If you’re running this on a non-production database, let’s do KEYS * for debugging purposes:
> KEYS * 1) "ft:shakespeare/1" 2) "ft:shakespeare/31" 3) "idx:shakespeare" 4) "ft:shakespeare/5" 5) "ft:shakespeare/macbeth" 6) "ft:shakespeare/lady" 7) "nm:shakespeare/speech" 8) "geo:shakespeare/location" 9) "57956"
Running two commands had yielded 9 keys. I want to highlight a few of these keys just to fill out the understanding of what is actually going on here:
> TYPE idx:shakespeare ft_index0
Here we can see that RediSearch has created a key with it’s own datatype (ft_index0). We can’t really do much with this key directly, but it’s important to know that it exists and how it was created.
Now, let’s look at key 57956
> TYPE 57956 hash
A hash! We can work with this — let’s look at this key directly:
> HGETALL 57956 1) "text_entry" 2) "Out, damned spot! out, I say!--One: two: why," 3) "line" 4) "5.1.31" 5) "play" 6) "macbeth" 7) "speech" 8) "15" 9) "speaker" 10) "LADY MACBETH" 11) "location" 12) "-3.9264,57.5243"
This should look familiar as it’s your data from the FT.ADD command and the key is just your document ID. While it’s important to know how this is being stored, don’t manipulate this key directly with HASH commands.

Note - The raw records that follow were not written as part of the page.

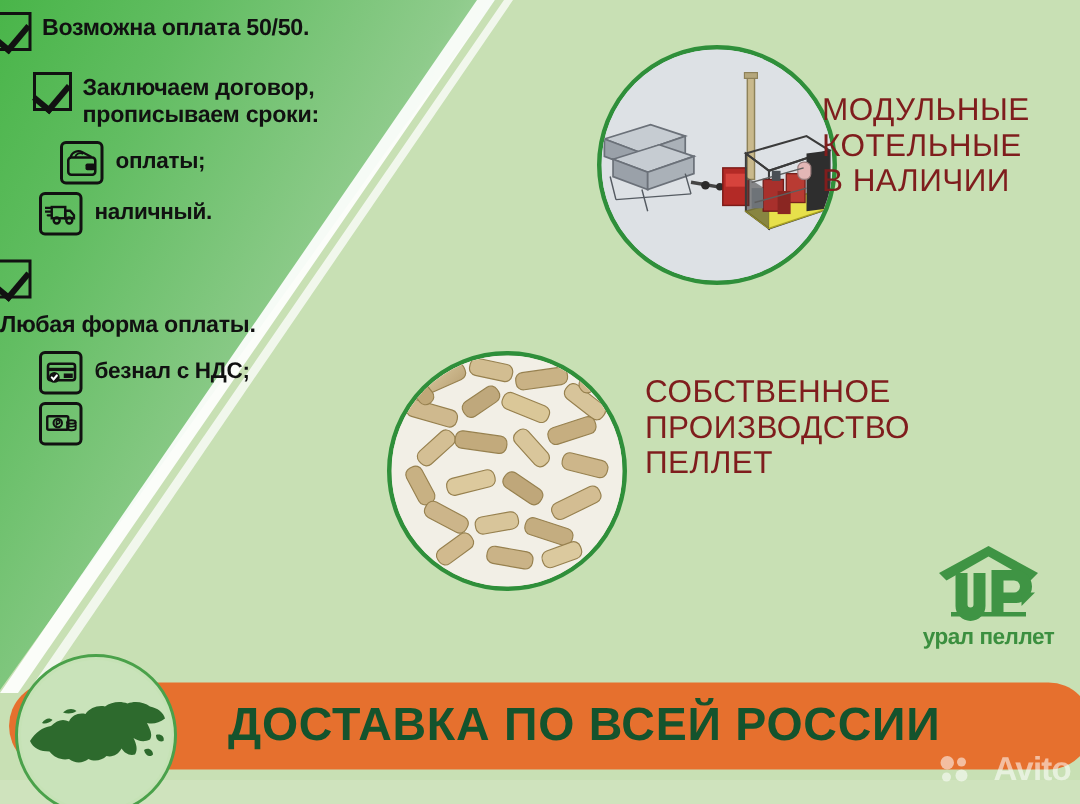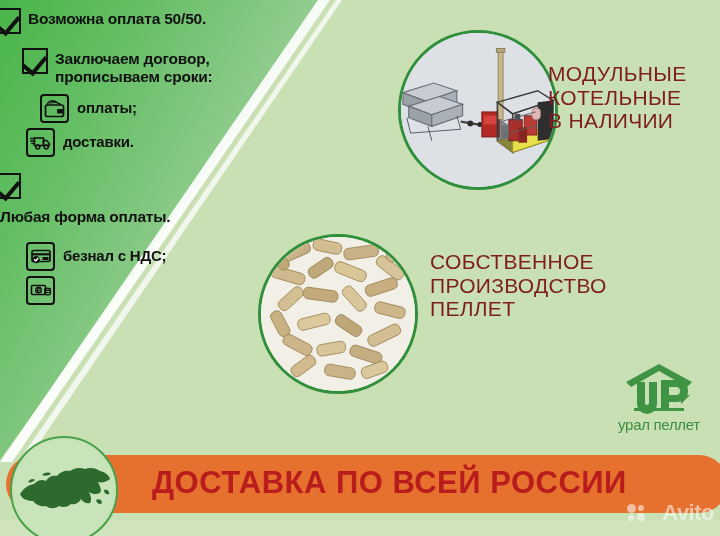--- a/index.html
+++ b/index.html
@@ -217,7 +217,7 @@
           <path d="M0.5 5.5 h3.2 M0.5 8 h3.2 M1.8 10.5 h1.9" stroke="#111" stroke-width="1.5" stroke-linecap="round"></path>
         </svg>
       </span>
-      <span class="sub-text">доставки.</span>
+      <span class="sub-text">наличный.</span>
     </div>
 
     <div class="feat-row" style="margin-top:16px;flex-direction:column;">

> TYPE nm:shakespeare/speech numericdx
Interesting — the field speech in our dataset is a numeric index and the type is a “numericdx.” Again, since this is a RediSearch native datatype, we can’t manipulate this with any ‘normal’ Redis commands.
> TYPE geo:shakespeare/location zset
The key here gives you a hint — while the TYPE command returns that it’s a ZSET, Redis geohash sets are stored as ZSETs and will report as them when the type is queried. That being said, let’s look at a couple of GEO commands:
> GEOHASH geo:shakespeare/location 1 1) "gfjpnxuzk40" > GEOPOS geo:shakespeare/location 1 1) 1) "-3.92640262842178345" 2) "57.52429905544970268"
Brilliant! RediSearch has stored the coordinates in a bog-standard GEO set. But, like the hash above, don’t modify these values directly with ZSET or GEO commands.
Finally, let’s take a look at one more key:
> TYPE ft:shakespeare/lady ft_invidx
Sharp readers might notice that the term “lady” was only indexed in a full-text field (speaker). Data stored ft_invidx keys are textual indexes.
Now that we know a little about how RediSearch is storing our data, we can start to load more substantial information into database and explore querying but that will have to wait to Part II of Mastering RediSearch coming in a few weeks.